Monday, June 7, 2010

In the Lair of the Vampire True Blood creator Alan Ball digs into the show’s sets.

From New York Magazine

Alan Ball is in the dungeon underneath Fangtasia, the vampire-owned strip club on HBO’s True Blood, and it’s as cold and creepy as it looks on TV. It’s the place where the bad vampires chain and shackle humans they can torture, then exsanguinate; in one scene last year, a townie named Royce was ripped to shreds, literally. Ball is unsuccessfully trying to turn on the lights, but instead feels his way to a corner to study a mysterious piece of machinery—what looks like an antique boiler. “I’ve never seen this here before,” says Ball excitedly. “It’s gnarly. I’ve got to figure out how to use it.”

Whatever he decides to do, it won’t end well. Few auteurs are as comfortable with death and darkness as Ball, who won an Oscar for his screenplay for American Beauty; whose first series for HBO, Six Feet Under, was about a family of morticians; and whose current show fetishizes the undead. “After Six Feet Under ended, I wanted a change,” he says, “and True Blood seemed so fun and bright.”
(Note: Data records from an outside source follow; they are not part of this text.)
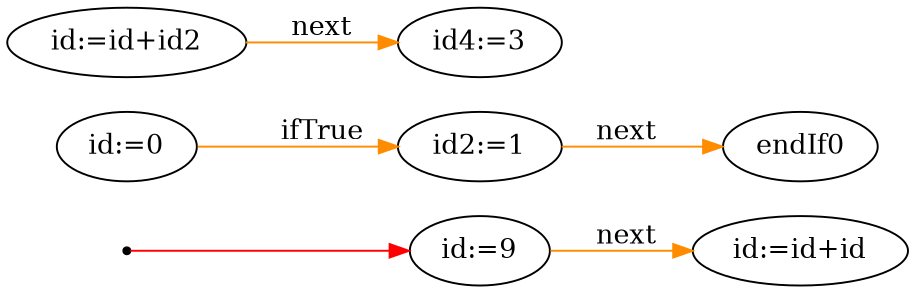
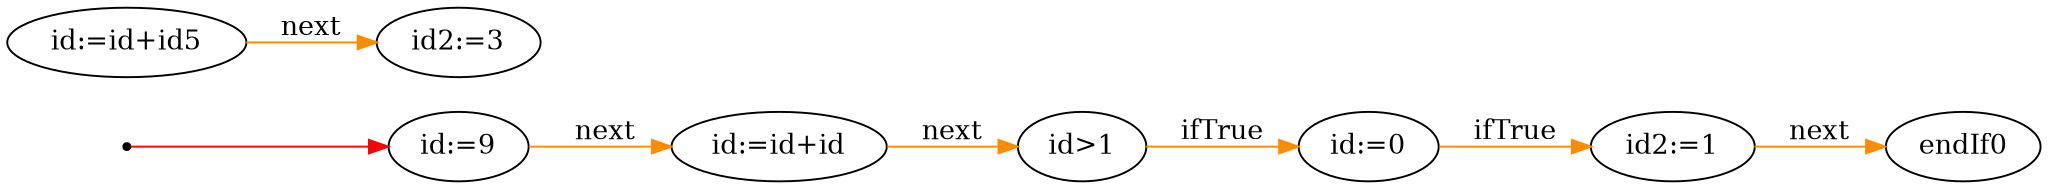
  digraph {
    rankdir=LR
    edge [color=darkorange]
    inic [shape=point]
    n2 [label="id:=9"]
    n3 [label="id:=id+id"]
+   n4 [label="id>1"]
    n5 [label="id:=0"]
    n6 [label="id2:=1"]
    n7 [label=endIf0]
-   n8 [label="id:=id+id2"]
-   n9 [label="id4:=3"]
+   n8 [label="id:=id+id5"]
+   n9 [label="id2:=3"]
    inic -> n2 [color=red]
    n2 -> n3 [label=next]
+   n3 -> n4 [label=next]
+   n4 -> n5 [label=ifTrue]
    n5 -> n6 [label=ifTrue]
    n6 -> n7 [label=next]
    n8 -> n9 [label=next]
  }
Perhaps he means bright as in quick-witted. True Blood, which begins its third season June 13, is set mostly at night; the action, design, and even the acting are steeped in an unrelenting (albeit often mordantly comic) murk. Most sets are located in West Hollywood; the exteriors are shot in Mississippi and Louisiana, where the show takes place, in the fictional town of Bon Temps.